Supreme Court Justice Doubts Mass Internment Would Happen Again in US
Supreme Court Justice Stephen Breyer was interviewed on "This Week."
-- In a rare sit-down interview with ABC News, U.S. Supreme Court Associate Justice Stephen Breyer said he doubts mass internment would happen again in the U.S. Even though the Supreme Court has never technically overturned its 1944 decision approving the Roosevelt Administration’s decision to isolate thousands of American citizens of Japanese descent during the Second World War, the country’s values have changed in the intervening 70 years, the justice explained, and courts are more likely now to step in to enforce them.
The internment was recently invoked by Republican presidential candidate Donald Trump to support his proposal for a temporary ban on Muslims entering the country.
Breyer refused to comment on Trump's proposed ban on Muslim immigration to the U.S., calling the issue “highly political.”
“I think every person in the United States has a right to an opinion on that, which he can express publicly,” a smiling Breyer told ABC’s Jonathan Karl, “except for me.” “And if I have an opinion,” he concluded, “I might talk to my wife about it, but I'm not going to talk to you.”
“I think everyone I've ever run into thinks that case was wrongly decided,” Breyer told Karl. But legal analysis is not what brings the justice to the conclusion that America would not repeat its mistakes of the past. In fact, the case approving Japanese internment has never been overturned because a similar situation has never arisen to be challenged. Breyer argues internment would not be repeated because “this country has developed stronger traditions of civil liberties.”
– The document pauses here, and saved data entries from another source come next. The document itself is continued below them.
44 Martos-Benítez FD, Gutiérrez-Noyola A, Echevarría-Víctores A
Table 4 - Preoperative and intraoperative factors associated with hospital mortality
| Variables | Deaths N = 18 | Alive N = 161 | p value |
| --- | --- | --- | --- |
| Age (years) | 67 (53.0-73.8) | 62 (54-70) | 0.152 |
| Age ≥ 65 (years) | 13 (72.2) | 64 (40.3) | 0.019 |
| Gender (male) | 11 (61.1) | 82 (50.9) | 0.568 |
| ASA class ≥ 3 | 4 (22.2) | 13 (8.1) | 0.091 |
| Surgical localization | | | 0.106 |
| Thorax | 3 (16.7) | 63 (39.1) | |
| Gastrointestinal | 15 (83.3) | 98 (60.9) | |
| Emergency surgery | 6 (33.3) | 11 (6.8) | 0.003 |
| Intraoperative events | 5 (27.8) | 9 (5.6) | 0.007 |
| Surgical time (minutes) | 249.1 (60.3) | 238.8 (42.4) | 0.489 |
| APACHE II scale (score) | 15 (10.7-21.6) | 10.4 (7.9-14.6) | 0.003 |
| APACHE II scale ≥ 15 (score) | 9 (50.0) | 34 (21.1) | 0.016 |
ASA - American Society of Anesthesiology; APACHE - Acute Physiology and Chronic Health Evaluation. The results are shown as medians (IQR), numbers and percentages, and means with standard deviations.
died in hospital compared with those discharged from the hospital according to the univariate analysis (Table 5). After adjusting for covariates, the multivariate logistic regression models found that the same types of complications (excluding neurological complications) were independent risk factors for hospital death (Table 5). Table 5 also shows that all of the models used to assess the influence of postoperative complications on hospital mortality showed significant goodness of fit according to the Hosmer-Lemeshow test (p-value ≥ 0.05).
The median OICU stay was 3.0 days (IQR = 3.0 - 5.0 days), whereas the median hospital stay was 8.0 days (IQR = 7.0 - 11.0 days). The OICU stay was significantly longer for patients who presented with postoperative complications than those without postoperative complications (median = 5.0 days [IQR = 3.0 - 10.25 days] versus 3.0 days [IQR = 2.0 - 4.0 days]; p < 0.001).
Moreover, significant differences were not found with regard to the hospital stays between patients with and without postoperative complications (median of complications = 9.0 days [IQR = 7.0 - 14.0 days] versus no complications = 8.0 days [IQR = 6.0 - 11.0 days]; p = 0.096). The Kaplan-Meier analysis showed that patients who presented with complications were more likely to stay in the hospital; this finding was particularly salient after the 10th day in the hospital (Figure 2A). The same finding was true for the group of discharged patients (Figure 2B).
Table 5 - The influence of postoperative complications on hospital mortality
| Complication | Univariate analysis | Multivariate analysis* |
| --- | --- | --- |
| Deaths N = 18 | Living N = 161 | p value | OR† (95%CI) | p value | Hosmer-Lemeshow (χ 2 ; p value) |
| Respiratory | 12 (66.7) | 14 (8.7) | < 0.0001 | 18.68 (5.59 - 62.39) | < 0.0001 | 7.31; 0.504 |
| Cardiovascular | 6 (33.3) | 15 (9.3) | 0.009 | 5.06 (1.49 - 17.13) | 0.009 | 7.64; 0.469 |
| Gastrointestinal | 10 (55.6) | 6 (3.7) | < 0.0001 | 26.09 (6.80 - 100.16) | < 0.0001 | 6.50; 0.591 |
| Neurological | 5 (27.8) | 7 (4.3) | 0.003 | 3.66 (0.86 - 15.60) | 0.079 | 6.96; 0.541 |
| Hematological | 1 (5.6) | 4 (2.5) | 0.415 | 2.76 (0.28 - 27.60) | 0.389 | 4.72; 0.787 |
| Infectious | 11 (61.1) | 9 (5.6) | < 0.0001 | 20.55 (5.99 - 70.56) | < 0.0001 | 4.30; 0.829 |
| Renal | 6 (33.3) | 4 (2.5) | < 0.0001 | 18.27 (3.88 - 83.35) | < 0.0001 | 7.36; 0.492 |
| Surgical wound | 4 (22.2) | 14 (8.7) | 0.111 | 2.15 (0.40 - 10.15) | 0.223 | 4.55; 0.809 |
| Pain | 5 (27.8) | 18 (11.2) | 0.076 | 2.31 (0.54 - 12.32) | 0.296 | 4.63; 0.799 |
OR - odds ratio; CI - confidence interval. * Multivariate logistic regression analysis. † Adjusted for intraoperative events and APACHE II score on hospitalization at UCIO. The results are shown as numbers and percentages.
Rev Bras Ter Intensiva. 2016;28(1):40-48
Breyer, a liberal-leaning Clinton nominee who joined the high court in 1994, will be 78 years old when the next president takes office. When asked whether he would delay a hypothetical decision to retire if Donald Trump or Sen. Ted Cruz (R-TX) won in 2016 so that they wouldn’t be able to choose his successor, Breyer acknowledged that “a lot of personal factors” play into the retirement decision. Pressed by Karl, Justice Breyer smiled again and responded, “I know you were asking a direct question. And I’m giving you an indirect response.”
Breyer also discussed his book, “The Court and The World,” which argues that American jurists, in interpreting American law, should take into account the solutions foreign courts have devised to similar problems. Defending his thesis against backlash from those who reject Breyer’s cross-border approach, the justice-turned-author points out that as globalization marches on, courts across the world face increasingly global questions – for example, in civil rights cases. In such cases, “security’s over here, limitation of civil liberties over there,” regardless of what legal system the court is using, Breyer argues. “We better know what's going on in the world if we're going to answer those questions properly,” he concluded.
Still, the justice had one important concession for those nervous about introducing vague notions of international values into strict American legal interpretation: “To know what's going on is not necessarily to accept the view of one foreign court, or not accept the view of one foreign court,” Breyer said. What is crucial for justice, Breyer contends, is “a more informed attitude.”